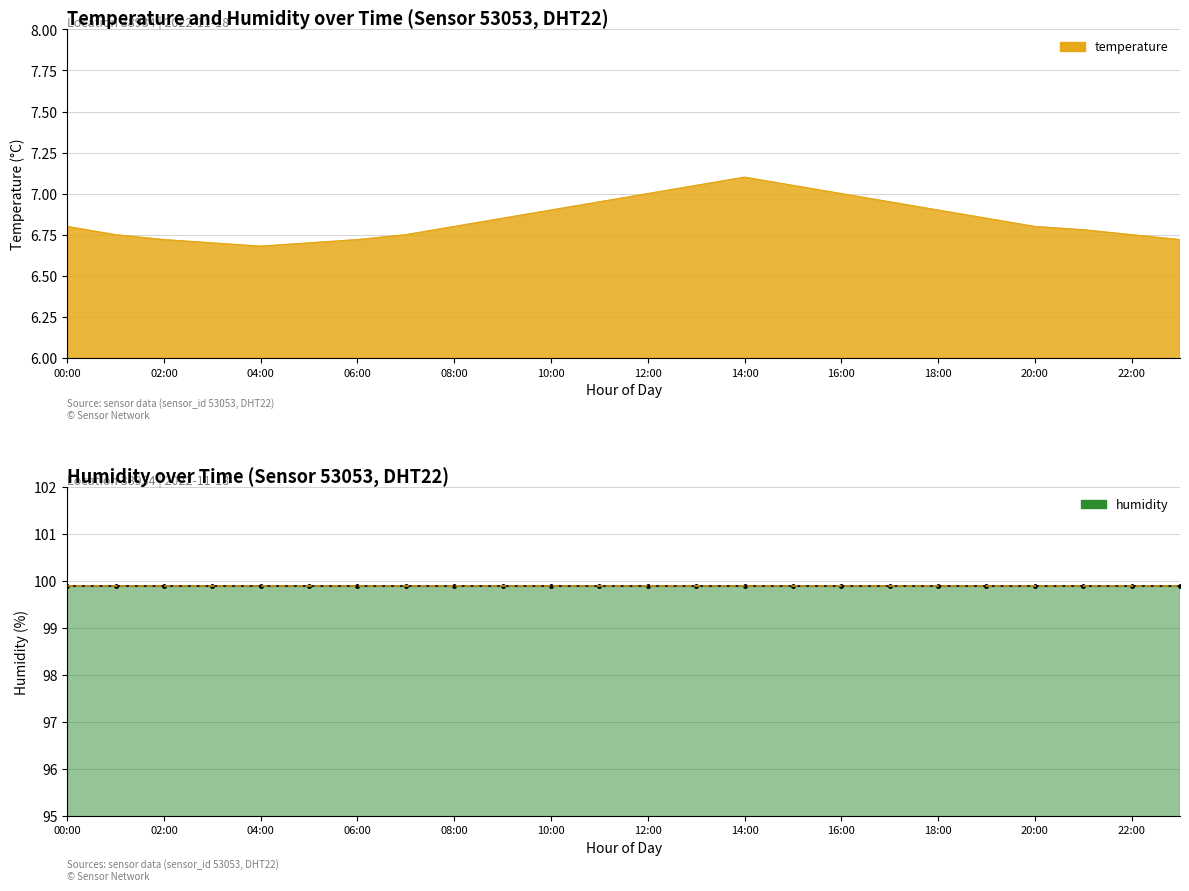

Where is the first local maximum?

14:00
==
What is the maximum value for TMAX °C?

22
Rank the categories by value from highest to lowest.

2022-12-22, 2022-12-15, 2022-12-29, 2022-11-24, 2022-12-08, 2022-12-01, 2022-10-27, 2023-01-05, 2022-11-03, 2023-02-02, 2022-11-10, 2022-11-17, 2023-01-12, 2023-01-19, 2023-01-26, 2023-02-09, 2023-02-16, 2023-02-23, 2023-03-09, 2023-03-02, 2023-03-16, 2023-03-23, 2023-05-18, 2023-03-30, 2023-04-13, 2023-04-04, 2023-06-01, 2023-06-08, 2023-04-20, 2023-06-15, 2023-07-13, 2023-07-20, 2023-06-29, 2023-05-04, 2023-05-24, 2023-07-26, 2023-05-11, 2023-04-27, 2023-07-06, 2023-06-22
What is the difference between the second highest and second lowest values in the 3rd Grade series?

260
---
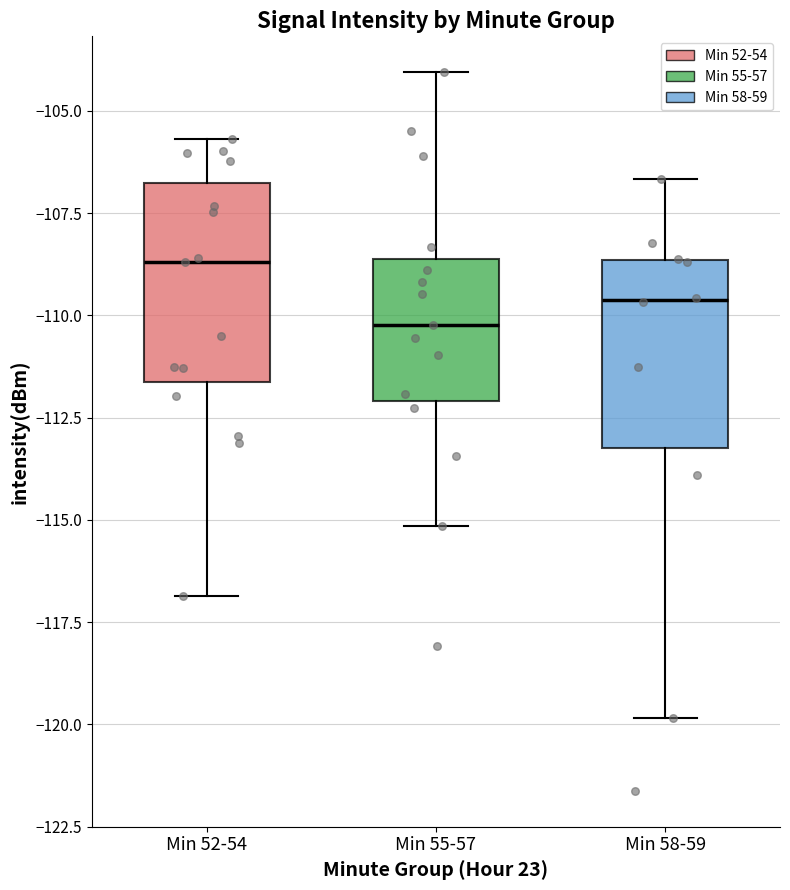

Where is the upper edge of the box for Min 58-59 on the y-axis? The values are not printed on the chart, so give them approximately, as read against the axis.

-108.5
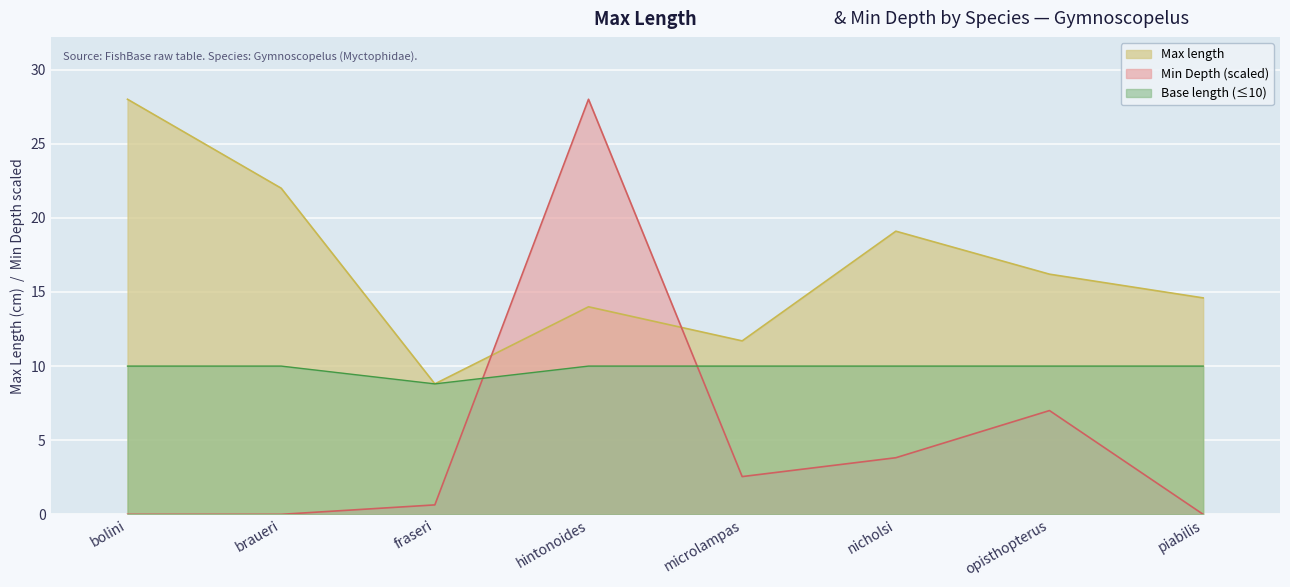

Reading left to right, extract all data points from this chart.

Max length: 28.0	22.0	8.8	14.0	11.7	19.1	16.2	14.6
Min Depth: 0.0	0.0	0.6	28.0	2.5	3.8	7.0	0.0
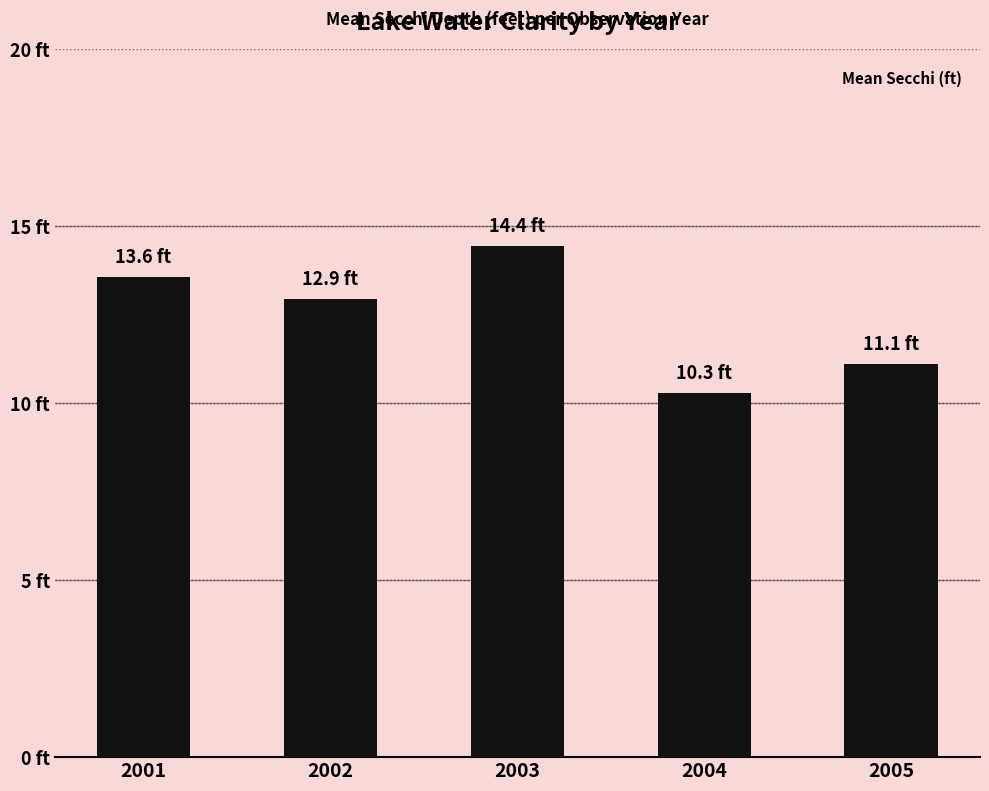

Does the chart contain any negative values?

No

:: What to work on ::
Rewrite the lines starting at the one containing "What is the maximum value for TMAX °C?" and ending at the one containing "Rank the categories", both included, as a Markdown table with the columns Row and Line, numbering each line and leaving out blank lines.

:: Response for this exercise ::
| Row | Line |
|---|---|
| 1 | What is the maximum value for TMAX °C? |
| 2 | 22 |
| 3 | Rank the categories by value from highest to lowest. |